WHAT THE TASK REQUIRES ▸
Below are lines of data; give the number of them that contain "outil", and only that.

GIVEN RECORDS ▸
····················
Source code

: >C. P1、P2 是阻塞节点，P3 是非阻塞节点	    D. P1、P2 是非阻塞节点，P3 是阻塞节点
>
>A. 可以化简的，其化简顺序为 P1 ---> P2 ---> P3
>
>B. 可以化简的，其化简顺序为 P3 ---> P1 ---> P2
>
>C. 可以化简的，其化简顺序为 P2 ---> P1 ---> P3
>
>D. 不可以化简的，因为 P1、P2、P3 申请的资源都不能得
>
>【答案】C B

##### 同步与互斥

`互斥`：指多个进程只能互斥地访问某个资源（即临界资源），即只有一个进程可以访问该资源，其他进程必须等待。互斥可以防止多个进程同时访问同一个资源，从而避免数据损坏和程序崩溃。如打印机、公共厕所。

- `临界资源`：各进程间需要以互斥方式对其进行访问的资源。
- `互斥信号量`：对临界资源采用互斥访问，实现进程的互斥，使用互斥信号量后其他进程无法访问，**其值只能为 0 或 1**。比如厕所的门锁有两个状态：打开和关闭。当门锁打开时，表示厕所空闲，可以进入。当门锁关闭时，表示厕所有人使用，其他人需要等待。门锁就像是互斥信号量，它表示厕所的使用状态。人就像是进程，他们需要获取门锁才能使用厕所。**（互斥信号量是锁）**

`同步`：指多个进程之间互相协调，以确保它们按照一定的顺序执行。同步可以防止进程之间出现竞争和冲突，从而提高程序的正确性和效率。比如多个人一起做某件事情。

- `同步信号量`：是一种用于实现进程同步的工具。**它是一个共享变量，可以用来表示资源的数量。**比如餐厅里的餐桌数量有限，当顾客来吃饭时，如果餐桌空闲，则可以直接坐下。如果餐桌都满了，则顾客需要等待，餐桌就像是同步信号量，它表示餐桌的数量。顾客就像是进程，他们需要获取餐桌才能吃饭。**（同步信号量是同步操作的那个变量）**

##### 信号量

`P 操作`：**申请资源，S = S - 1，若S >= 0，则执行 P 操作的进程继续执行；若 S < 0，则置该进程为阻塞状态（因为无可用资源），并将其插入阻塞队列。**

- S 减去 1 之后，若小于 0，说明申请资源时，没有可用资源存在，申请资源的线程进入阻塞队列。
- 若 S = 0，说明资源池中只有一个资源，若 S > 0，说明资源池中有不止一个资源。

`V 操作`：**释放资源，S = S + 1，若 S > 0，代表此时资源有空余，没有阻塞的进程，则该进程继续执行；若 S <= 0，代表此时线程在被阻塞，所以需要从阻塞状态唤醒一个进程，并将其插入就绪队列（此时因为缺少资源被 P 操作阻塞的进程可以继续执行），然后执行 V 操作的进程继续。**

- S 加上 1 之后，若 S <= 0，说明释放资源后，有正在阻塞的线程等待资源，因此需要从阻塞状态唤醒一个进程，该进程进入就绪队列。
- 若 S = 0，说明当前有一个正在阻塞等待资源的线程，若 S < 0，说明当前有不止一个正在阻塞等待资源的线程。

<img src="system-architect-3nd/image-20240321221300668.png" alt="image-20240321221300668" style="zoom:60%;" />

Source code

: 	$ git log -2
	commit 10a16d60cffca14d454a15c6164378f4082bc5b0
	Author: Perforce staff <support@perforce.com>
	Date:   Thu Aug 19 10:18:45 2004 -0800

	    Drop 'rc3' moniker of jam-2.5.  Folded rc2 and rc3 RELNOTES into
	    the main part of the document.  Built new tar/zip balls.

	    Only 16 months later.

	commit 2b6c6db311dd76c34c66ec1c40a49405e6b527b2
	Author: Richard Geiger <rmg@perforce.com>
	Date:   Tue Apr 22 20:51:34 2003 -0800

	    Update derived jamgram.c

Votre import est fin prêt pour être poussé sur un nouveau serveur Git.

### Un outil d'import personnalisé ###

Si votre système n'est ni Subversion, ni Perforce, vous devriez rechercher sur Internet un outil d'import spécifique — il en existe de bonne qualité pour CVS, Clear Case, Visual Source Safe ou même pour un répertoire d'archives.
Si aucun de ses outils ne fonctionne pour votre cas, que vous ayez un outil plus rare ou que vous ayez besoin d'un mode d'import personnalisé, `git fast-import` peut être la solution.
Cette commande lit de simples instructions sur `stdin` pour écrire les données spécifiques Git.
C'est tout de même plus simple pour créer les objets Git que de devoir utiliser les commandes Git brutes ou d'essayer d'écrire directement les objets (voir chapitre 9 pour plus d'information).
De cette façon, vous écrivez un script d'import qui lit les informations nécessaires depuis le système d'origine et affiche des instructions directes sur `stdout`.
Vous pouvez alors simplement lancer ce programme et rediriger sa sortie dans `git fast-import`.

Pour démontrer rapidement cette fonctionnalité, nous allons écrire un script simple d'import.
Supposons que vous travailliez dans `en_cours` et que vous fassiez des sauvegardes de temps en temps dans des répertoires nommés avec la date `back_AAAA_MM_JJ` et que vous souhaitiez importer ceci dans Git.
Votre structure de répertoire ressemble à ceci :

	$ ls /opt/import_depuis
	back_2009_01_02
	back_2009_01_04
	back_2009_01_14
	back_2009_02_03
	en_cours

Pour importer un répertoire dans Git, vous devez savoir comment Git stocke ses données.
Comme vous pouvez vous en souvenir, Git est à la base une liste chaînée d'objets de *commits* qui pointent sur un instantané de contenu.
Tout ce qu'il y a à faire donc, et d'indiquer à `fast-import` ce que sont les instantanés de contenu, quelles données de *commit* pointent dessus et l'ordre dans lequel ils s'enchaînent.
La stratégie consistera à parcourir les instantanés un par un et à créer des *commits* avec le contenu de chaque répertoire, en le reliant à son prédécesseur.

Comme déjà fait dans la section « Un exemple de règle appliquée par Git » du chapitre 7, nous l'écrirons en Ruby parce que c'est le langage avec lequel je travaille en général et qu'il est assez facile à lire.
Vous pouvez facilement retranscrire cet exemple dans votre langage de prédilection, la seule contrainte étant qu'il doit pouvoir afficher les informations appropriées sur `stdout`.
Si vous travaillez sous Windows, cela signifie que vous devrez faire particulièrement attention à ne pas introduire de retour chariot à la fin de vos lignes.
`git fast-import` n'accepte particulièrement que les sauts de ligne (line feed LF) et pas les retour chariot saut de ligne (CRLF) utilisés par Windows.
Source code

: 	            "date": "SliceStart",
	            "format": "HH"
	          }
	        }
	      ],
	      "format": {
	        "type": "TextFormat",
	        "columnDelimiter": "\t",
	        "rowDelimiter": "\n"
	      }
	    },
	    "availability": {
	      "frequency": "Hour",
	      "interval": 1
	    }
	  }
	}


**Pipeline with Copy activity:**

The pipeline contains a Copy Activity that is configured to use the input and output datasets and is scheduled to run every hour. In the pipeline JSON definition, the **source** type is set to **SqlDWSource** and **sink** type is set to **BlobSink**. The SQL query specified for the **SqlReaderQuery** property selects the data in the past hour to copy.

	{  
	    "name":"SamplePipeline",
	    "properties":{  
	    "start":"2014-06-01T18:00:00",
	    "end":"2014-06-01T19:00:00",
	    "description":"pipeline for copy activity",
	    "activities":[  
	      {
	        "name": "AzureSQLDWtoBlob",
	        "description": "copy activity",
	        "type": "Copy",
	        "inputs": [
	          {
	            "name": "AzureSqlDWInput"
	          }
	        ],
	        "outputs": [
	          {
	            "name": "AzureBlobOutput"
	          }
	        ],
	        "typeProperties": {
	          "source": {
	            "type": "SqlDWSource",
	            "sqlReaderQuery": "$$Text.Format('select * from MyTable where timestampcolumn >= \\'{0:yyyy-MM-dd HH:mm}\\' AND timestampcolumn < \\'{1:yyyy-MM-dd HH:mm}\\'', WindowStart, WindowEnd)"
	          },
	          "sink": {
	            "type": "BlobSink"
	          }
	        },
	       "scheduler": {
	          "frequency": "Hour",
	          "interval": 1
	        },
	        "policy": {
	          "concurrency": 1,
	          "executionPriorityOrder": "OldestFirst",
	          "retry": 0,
····················
RESPONSE TO THE EXERCISE ▸
3